CLXV. Another sage said, "Silence is the sleep of the mind and speech is its waking state, and when either sleep or waking is in moderation the mind is praiseworthy; and whether it be asleep or awake it is meet that it should be praised."
CLXVI. Another sage said, "I have often repented that I have spoken, but very rarely that I have held my peace."
CLXVII. Another sage said, "As long as a word remaineth unspoken it is in the prison of him that wished to speak, but when once it hath been spoken the speaker thereof becometh its prisoner."
CLXVIII. Another sage said, "Beware of speaking overmuch, for much speaking is a wide gulf wherein stumbling-blocks are exceedingly many."

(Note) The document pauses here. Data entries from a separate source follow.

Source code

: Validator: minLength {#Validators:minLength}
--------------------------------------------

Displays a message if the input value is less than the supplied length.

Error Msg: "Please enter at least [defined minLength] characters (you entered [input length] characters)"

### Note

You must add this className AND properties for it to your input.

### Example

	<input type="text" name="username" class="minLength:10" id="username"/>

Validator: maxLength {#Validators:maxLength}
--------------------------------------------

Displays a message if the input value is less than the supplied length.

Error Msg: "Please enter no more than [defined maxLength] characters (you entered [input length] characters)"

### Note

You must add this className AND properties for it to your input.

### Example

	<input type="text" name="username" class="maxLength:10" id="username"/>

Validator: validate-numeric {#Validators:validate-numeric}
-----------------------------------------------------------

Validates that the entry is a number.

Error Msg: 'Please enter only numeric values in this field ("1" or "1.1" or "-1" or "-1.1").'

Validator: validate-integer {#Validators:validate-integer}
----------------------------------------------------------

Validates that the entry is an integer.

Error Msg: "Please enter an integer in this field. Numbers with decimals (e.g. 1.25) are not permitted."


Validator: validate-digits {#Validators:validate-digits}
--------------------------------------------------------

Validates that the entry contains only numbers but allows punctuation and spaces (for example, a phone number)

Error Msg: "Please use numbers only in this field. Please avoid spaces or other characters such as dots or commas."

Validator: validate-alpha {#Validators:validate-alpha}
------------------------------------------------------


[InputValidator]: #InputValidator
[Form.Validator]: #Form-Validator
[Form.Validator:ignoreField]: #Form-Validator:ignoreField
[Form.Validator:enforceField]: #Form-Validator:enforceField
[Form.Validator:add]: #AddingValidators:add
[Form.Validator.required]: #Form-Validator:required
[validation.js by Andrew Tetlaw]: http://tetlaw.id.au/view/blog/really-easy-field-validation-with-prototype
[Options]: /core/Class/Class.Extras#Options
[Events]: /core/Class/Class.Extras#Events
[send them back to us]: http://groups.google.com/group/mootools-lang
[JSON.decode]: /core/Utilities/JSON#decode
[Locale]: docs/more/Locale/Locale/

CLXIX. Another sage said, "If animals which are to be eaten had been sent to the . . . . of death, even like man, the flesh which is fat would never have been eaten."
CLXX. Another sage said, "Blessed is he who is occupied with his own defects, for he will not make it a care unto him to pry into the weaknesses of his companions."
CLXXI. To another sage it was said, "Who are the blessed of the Lord? and who are accursed by Him?" He replied, "The blessed of the Lord are the children who are like unto old men, and the accursed are the old men who are like unto children."
CLXXII. Another sage said, "The places for prayer which are in their own houses are better for women than the public congregations."
CLXXIII. Another sage said, "If only ye knew that which I know, your weeping would get the better of your laughter."